Dass Reisende ihre Flüge verpassten, weil sie nicht mit der Bahn anreisen konnten, ist dem Frankfurter Flughafen nach eigenen Angaben nicht bekannt. Der Betriebsablauf und der Flugverkehr seien durch den Streik nicht beeinträchtigt, teilte ein Sprecher mit. Auch bei der Lufthansa hieß es, es sei nicht bekannt, dass Fluggäste vermehrt Flüge verpasst hätten.
Reisende werden dazu aufgerufen, sich unbedingt vor Fahrtantritt zu informieren. Betroffen sind auch die S-Bahnen im Rhein-Main-Gebiet, die nach Angaben des RMV entweder nur im Stundentakt verkehren (S1, S2, S3, S4, S5, S6, S8) oder ausfallen (S7, S9). Ebenso trifft der Streik eine Reihe von Regionalexpress- und Regionalbahnverbindungen rund um Frankfurt. U-Bahnen, Straßenbahnen und Busse sollen nach Angaben des RMV hingegen planmäßig fahren; ebenso Regionalzüge wie die Verbindungen RE2 und 3 (Frankfurt - Mainz), RE 9 und 10 (Frankfurt - Wiesbaden-Biebrich), RB 45 (Limburg - Gießen), RB 58 und 59 (Rüsselsheim/Flughafen - Aschaffenburg), RB 75 (Mainz - Darmstadt - Aschaffenburg), RB 82 (Frankfurt - Darmstadt) sowie RE 98 und 99 (Frankfurt - Gießen - Kassel). In Frankfurt selbst verlängern die Nahverkehrsgesellschaften VGF und traffiQ nach eigenen Angaben die U-Bahnzüge an beiden Streiktagen, um die Auswirkungen für die Fahrgäste in Frankfurt zu minimieren und bei derzeit wieder steigenden Fahrgastzahlen weiterhin möglichst viel Platz bieten zu können.
Leere Bahnsteige
Obwohl die GDL in der Nacht für Auskünfte nicht erreichbar war, standen am Mittwochmorgen die Personenzüge in vielen Bahnhöfen still, Bahnsteige waren leer, wie Fotos zeigten. "Zug fällt aus", war vielfach an den Anzeigetafeln zu verschiedenen Reisezielen zu sehen.
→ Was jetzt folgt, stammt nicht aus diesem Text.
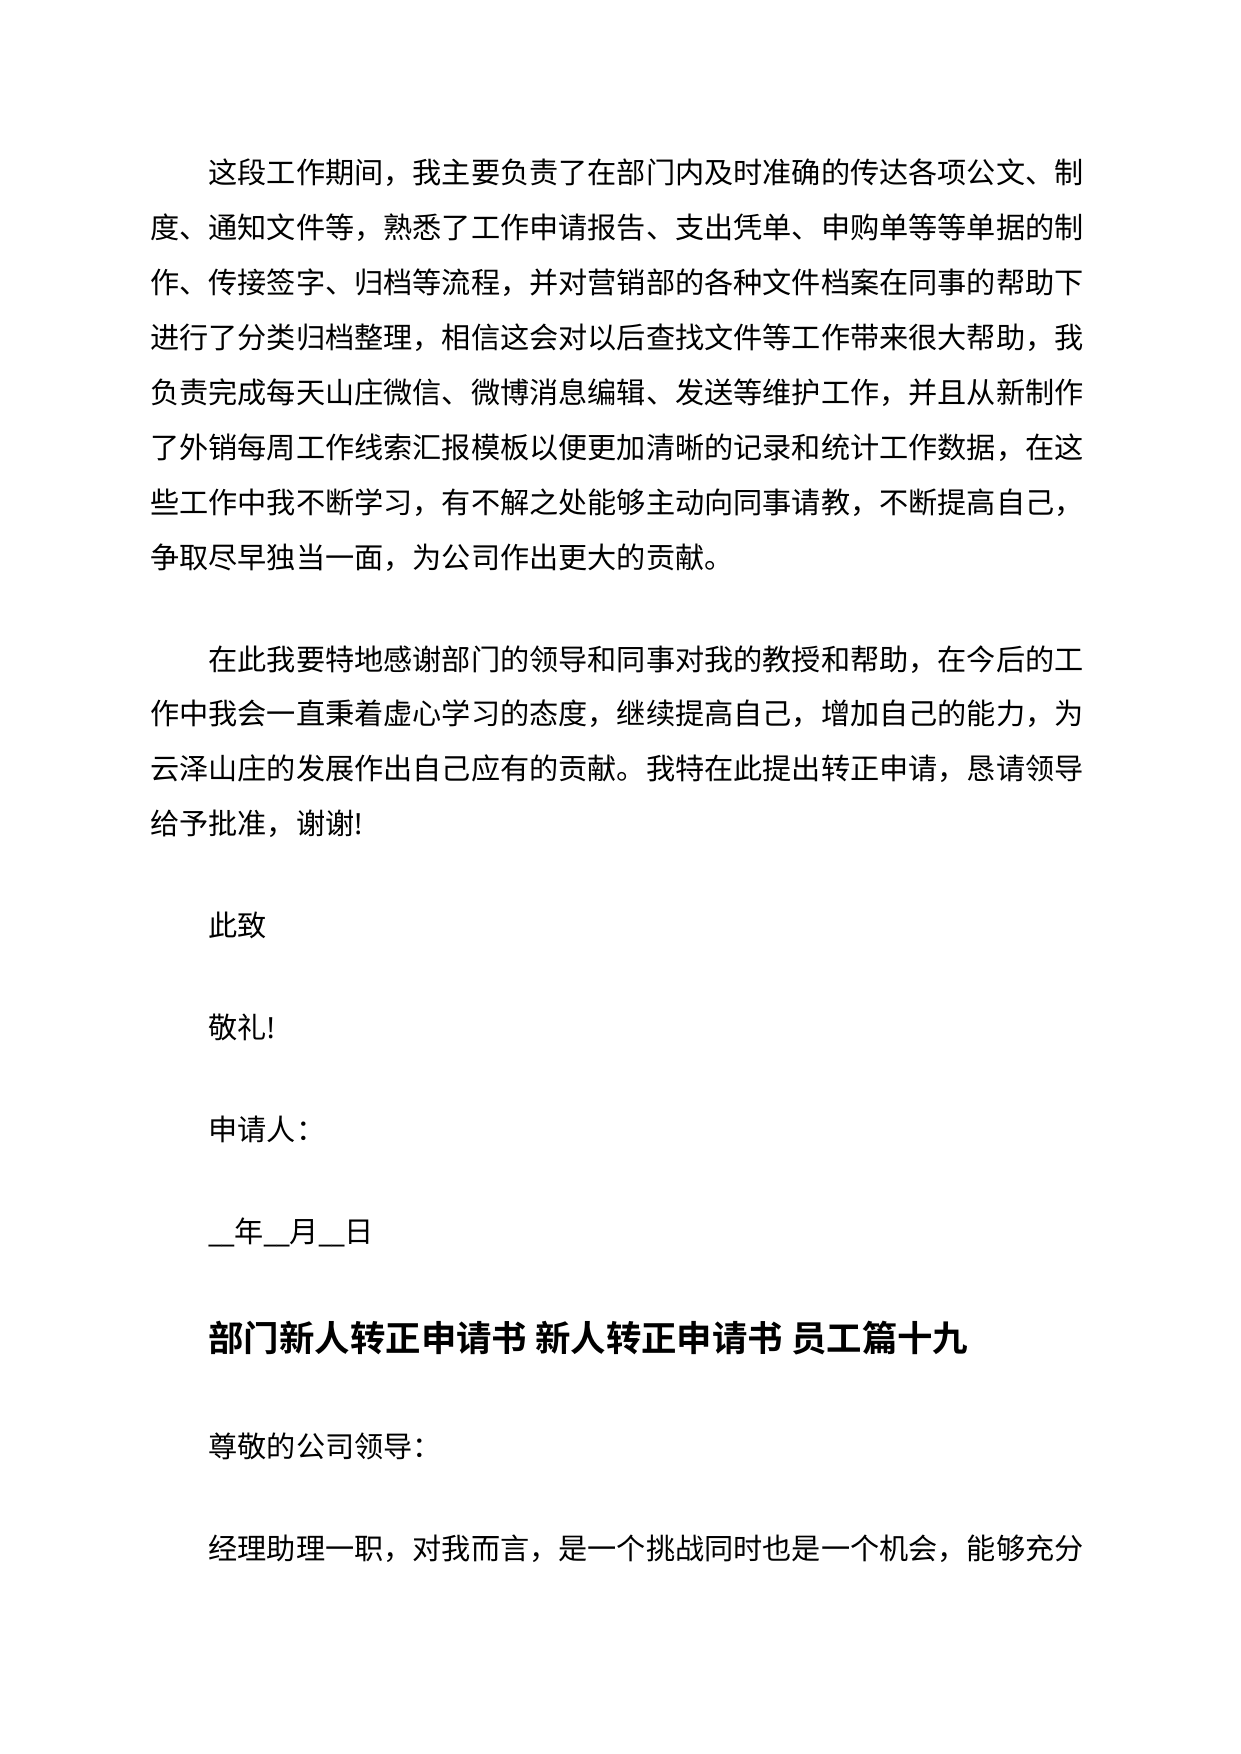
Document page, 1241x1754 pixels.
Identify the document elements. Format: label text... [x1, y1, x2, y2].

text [150, 1525, 1090, 1568]
text 申请人： [150, 1106, 1090, 1149]
text 尊敬的公司领导： [150, 1424, 1090, 1466]
text 部门新人转正申请书 新人转正申请书 员工篇十九 [150, 1310, 1090, 1361]
text 这段工作期间，我主要负责了在部门内及时准确的传达各项公文、制度、通知文件等，熟悉了工作申请报告、支出凭单、申购单等等单据的制作、传接签字、归档等流程，并对营销部的各种文件档案在同事的帮助下进行了分类归档整理，相信这会对以后查找文件等工作带来很大帮助，我负责完成每天山庄微信、微博消息编辑、发送等维护工作，并且从新制作了外销每周工作线索汇报模板以便更加清晰的记录和统计工作数据，在这些工作中我不断学习，有不解之处能够主动向同事请教，不断提高自己，争取尽早独当一面，为公司作出更大的贡献。 [150, 150, 1090, 577]
text 敬礼! [150, 1004, 1090, 1047]
text 在此我要特地感谢部门的领导和同事对我的教授和帮助，在今后的工作中我会一直秉着虚心学习的态度，继续提高自己，增加自己的能力，为云泽山庄的发展作出自己应有的贡献。我特在此提出转正申请，恳请领导给予批准，谢谢! [150, 636, 1090, 843]
text 此致 [150, 903, 1090, 945]
text __年__月__日 [150, 1208, 1090, 1251]
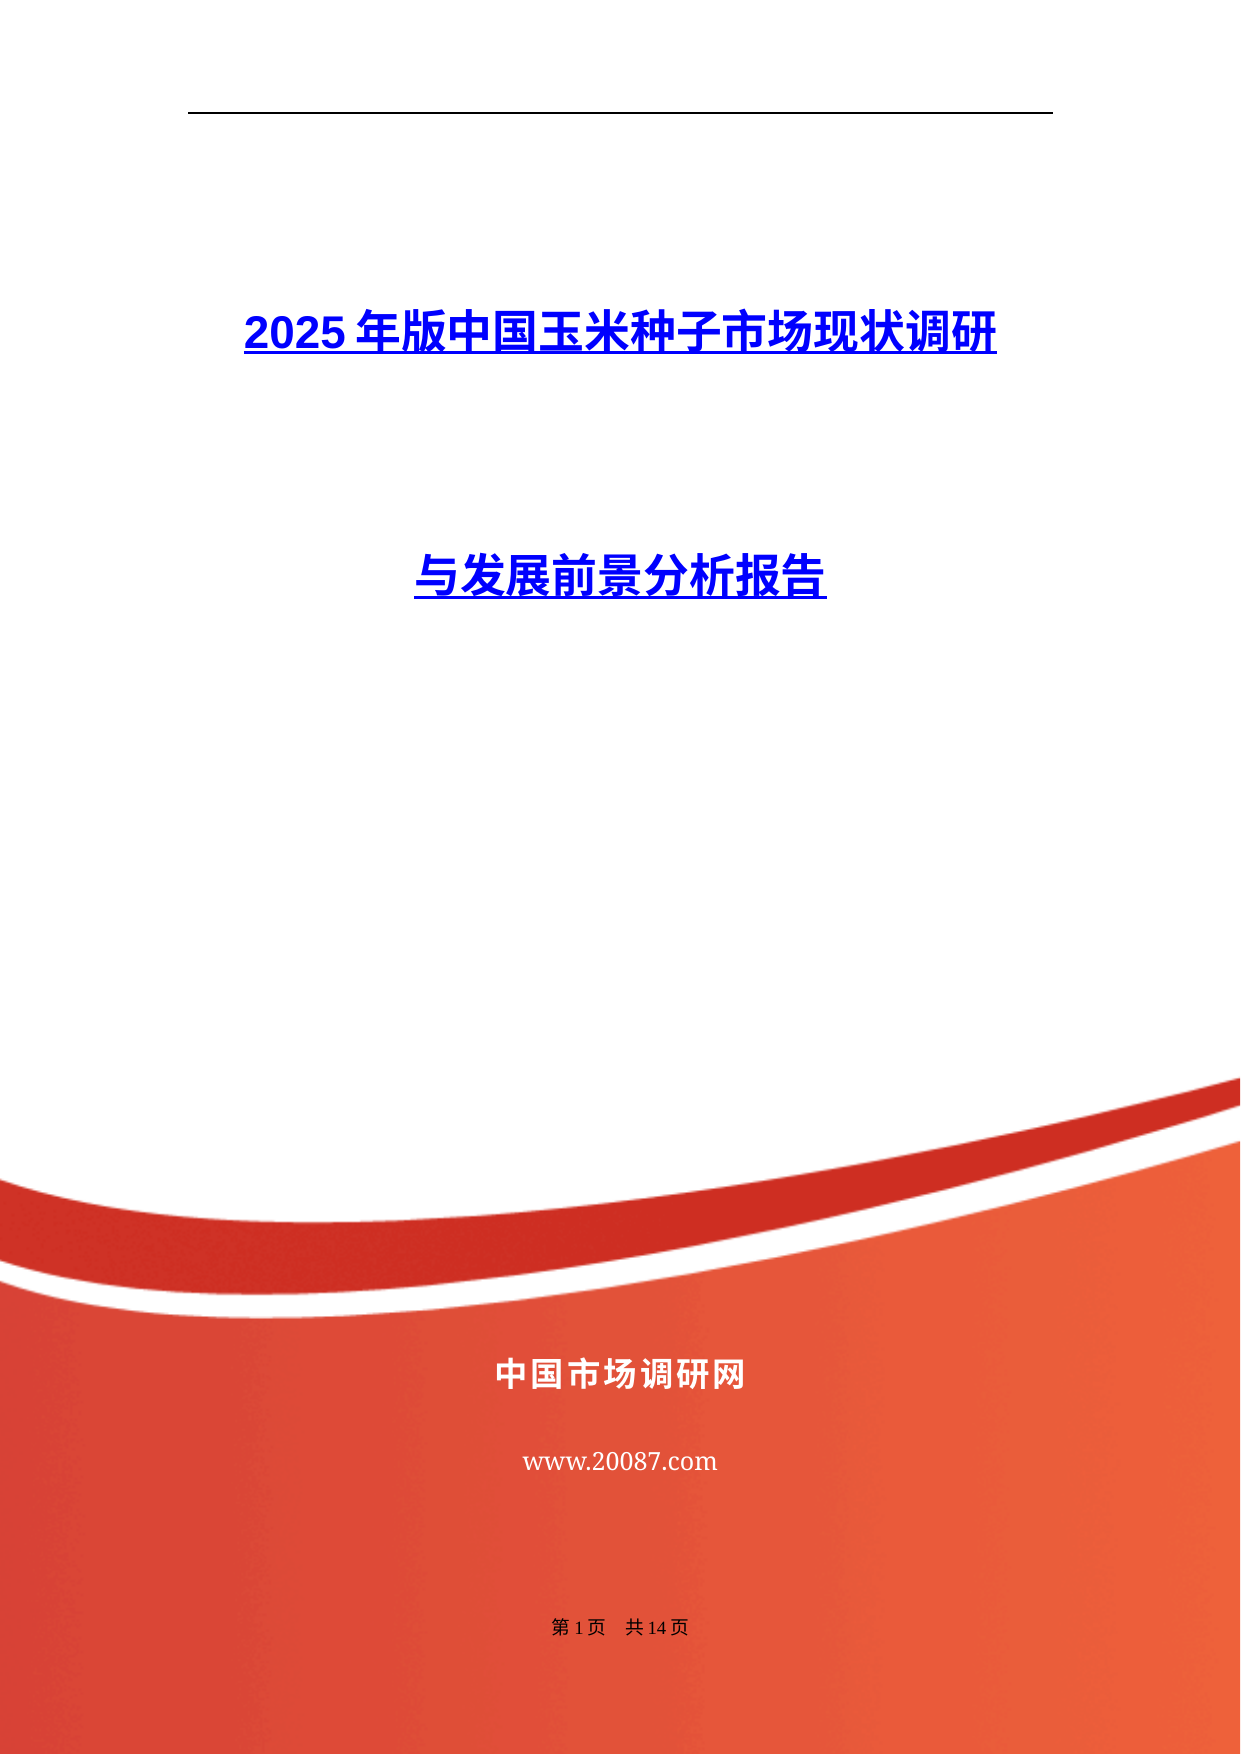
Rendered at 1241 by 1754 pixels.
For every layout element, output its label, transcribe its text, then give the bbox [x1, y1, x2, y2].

Der Ausstand soll bereits um 2.00 Uhr begonnen haben. Schon seit Dienstagabend bestreikt die Gewerkschaft den Güterverkehr.
Tausende Fahrgäste betroffen
Tausende Fahrgäste müssen improvisieren, es gelten Ersatzfahrpläne. Im Fernverkehr soll noch etwa jeder vierte Zug fahren. Auch im Regionalverkehr und bei den S-Bahnen dürfte es teils erhebliche Ausfälle geben. Der Streik soll in der Nacht zu Freitag enden.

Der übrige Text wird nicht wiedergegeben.